● To do
If a line below contains "трибуне", count it. Report the final total and nothing more.

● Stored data
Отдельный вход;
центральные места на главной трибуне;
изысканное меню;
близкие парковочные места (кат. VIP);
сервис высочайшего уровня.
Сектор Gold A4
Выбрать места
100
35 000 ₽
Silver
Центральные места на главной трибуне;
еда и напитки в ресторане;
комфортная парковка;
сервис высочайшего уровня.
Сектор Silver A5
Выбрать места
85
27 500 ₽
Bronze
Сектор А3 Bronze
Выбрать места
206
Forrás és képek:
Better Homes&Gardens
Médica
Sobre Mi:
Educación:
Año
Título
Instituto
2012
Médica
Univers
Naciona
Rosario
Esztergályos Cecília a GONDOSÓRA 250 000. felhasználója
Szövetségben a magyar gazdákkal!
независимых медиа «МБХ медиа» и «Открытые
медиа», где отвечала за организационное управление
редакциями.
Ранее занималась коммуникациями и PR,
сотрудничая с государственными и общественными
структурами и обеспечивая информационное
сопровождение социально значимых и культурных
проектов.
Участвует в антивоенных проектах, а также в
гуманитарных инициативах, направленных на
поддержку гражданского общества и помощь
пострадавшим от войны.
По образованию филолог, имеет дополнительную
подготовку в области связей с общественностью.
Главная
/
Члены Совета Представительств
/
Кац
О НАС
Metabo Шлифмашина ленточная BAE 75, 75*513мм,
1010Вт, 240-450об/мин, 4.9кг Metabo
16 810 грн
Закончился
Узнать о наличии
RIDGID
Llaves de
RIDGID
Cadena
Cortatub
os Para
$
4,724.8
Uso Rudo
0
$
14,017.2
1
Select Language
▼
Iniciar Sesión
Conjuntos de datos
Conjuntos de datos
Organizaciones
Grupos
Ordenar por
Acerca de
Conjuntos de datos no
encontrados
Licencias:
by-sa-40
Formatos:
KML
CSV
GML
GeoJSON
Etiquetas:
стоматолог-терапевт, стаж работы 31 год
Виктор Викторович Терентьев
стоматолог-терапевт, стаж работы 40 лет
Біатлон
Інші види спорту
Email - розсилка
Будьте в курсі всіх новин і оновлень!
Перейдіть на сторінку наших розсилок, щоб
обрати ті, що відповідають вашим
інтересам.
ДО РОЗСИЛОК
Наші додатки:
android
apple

● Solution for this task
2